• _TASK INSTRUCTIONS_
Please continue the piece on hypnosis and Gestalt therapy, picking up right after its last sentence.

• _EXTRACT TO READ_
════
So you want
to change yourself?
Hypnosis
and Gestalt Therapy
If you are wanting to change
yourself, to reconstruct yourself into a new way of being that is happy and at
peace, the next best thing to hypnosis is psychotherapy. But not any therapy.
From my experience, the most effective therapy is Gestalt therapy.
Gestalt therapy was popular during
the swinging 1960s. However, as it was popularised then, it was quite
confrontational. That was not real Gestalt therapy. That was a distortion to
serve the needs of certain charismatic leaders of the time.
Today Gestalt therapy has gone back
to it's caring core principles and has developed them into unique processes for
personal growth and awakening. Today it is based on respect for each
individual's strategies and leads to a gentle awakening of the True Self.
════
• _PROVIDED DATA_
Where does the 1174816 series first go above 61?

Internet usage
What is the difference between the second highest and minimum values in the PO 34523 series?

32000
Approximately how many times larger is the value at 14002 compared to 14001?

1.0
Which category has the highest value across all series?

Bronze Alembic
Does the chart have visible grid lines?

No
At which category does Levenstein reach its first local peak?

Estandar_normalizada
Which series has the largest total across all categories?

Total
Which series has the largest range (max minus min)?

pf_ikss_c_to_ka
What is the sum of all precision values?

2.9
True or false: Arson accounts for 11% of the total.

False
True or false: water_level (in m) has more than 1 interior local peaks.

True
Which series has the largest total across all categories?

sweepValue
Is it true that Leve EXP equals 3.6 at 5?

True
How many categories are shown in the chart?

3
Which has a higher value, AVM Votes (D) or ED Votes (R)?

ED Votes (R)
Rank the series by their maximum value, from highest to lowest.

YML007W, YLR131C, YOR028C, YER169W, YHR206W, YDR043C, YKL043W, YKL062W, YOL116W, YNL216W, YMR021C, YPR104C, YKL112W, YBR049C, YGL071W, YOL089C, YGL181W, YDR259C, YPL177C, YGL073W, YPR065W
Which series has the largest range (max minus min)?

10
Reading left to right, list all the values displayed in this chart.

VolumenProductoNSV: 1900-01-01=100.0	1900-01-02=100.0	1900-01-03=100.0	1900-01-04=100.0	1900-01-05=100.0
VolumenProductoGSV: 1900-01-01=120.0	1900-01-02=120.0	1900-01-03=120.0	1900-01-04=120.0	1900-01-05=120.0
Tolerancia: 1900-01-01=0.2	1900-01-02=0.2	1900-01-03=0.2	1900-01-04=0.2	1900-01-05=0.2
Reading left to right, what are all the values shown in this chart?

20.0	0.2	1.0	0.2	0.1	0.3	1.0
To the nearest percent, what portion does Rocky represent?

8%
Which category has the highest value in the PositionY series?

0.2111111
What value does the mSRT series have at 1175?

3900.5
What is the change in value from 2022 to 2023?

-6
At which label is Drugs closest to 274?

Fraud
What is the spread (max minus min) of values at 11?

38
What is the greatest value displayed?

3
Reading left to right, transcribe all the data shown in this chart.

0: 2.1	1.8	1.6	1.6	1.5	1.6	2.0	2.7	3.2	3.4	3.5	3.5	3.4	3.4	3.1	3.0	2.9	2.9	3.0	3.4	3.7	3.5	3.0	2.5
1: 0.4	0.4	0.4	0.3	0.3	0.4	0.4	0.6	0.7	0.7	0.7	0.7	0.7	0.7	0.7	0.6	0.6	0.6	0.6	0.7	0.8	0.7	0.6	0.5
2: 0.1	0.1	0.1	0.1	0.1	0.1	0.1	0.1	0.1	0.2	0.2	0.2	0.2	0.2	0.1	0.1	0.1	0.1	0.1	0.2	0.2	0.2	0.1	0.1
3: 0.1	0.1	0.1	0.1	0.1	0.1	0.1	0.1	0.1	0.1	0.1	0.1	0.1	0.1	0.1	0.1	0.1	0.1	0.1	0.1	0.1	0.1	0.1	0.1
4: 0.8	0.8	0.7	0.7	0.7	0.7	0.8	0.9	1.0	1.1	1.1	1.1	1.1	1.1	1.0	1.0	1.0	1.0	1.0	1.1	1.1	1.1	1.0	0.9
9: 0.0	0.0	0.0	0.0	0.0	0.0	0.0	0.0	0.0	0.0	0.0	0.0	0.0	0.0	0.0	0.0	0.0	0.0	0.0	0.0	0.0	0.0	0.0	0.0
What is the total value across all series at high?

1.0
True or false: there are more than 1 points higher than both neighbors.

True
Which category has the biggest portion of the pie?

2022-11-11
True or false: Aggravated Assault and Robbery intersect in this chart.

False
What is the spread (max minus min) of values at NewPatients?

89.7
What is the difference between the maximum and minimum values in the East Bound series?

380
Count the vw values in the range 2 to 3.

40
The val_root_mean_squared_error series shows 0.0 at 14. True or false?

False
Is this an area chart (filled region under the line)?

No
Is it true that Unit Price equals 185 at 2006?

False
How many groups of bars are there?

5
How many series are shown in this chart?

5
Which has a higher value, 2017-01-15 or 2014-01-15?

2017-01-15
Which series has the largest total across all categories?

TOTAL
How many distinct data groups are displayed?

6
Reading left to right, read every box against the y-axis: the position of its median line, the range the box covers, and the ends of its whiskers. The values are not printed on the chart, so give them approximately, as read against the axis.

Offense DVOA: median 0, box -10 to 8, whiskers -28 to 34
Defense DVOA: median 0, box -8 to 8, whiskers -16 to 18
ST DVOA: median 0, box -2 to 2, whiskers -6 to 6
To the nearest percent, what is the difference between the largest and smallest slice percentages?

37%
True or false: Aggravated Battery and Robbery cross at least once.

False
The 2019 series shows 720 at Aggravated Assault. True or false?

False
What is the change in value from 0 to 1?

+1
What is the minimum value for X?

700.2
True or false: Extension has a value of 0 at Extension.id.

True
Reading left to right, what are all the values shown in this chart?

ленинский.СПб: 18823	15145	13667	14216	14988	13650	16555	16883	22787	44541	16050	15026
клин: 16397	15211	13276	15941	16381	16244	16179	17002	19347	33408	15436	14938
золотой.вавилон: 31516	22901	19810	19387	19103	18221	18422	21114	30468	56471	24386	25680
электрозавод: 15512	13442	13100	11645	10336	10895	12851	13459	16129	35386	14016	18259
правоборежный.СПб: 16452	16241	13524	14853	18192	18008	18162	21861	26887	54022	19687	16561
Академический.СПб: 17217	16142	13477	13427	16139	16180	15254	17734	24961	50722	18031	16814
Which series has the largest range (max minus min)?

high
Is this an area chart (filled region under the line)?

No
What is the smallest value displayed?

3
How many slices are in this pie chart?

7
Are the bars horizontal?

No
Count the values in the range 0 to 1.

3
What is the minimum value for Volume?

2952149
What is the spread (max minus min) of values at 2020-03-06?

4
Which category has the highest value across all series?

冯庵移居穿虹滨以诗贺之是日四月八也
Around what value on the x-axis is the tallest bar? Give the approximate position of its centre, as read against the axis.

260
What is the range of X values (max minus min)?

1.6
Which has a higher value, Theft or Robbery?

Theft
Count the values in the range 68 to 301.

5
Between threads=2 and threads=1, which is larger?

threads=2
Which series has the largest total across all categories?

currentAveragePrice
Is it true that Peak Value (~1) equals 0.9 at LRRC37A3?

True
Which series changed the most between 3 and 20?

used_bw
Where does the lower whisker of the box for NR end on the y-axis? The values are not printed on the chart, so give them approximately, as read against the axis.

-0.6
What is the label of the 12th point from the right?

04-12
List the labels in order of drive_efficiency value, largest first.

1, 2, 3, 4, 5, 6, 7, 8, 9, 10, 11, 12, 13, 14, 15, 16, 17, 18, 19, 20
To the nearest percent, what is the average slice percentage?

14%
════
• _EXPECTED ANSWER_
When we compare Hypnosis with Gestalt
therapy we find that Gestalt therapy utilises many of the major techniques of
Ericksonian hypnosis and achieves similar deep and lasting change; and while
the theoretical frameworks appear different, in the final analysis perhaps it
is not.
1.
What is Positive
Hypnosis
Positive hypnosis is that which was
practiced by Milton Erickson, MD, amongst others and is the method used by
hypnotherapists. It is called “positive hypnosis” to distinguish it from
“negative hypnosis” which is the method used by stage hypnotists. Both forms of
hypnosis are specific states of consciousness created through activating specific known changes to
a person’s brain and nervous system behaviour.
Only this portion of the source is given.